When you find the line that contains "Jiří Skryja", restate it and all lines after it exactly, stopping at the end of the material.

◇ ◇ ◇

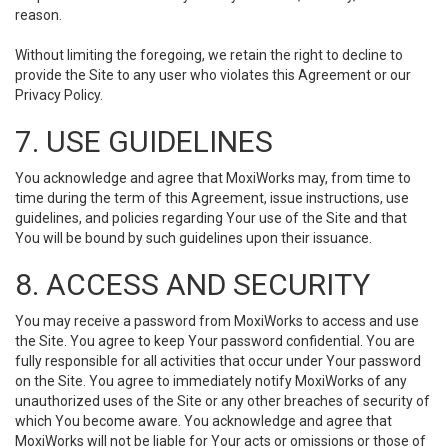
reason.
Without limiting the foregoing, we retain the right to decline to
provide the Site to any user who violates this Agreement or our
Privacy Policy.
7. USE GUIDELINES
You acknowledge and agree that MoxiWorks may, from time to
time during the term of this Agreement, issue instructions, use
guidelines, and policies regarding Your use of the Site and that
You will be bound by such guidelines upon their issuance.
8. ACCESS AND SECURITY
You may receive a password from MoxiWorks to access and use
the Site. You agree to keep Your password confidential. You are
fully responsible for all activities that occur under Your password
on the Site. You agree to immediately notify MoxiWorks of any
unauthorized uses of the Site or any other breaches of security of
which You become aware. You acknowledge and agree that
MoxiWorks will not be liable for Your acts or omissions or those of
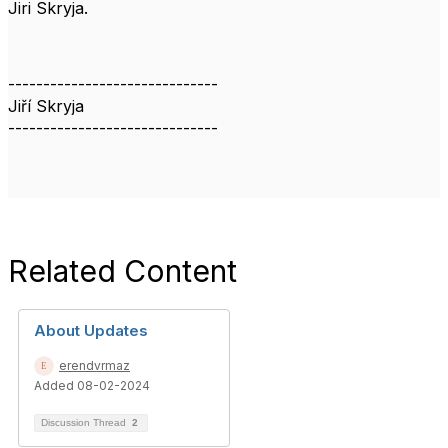
Jiri Skryja.
------------------------------
Jiří Skryja
------------------------------
Related Content
About Updates
erendvrmaz
Added 08-02-2024
Discussion Thread
2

◇ ◇ ◇

* **Exercise solution**
Jiří Skryja
------------------------------
Related Content
About Updates
erendvrmaz
Added 08-02-2024
Discussion Thread
2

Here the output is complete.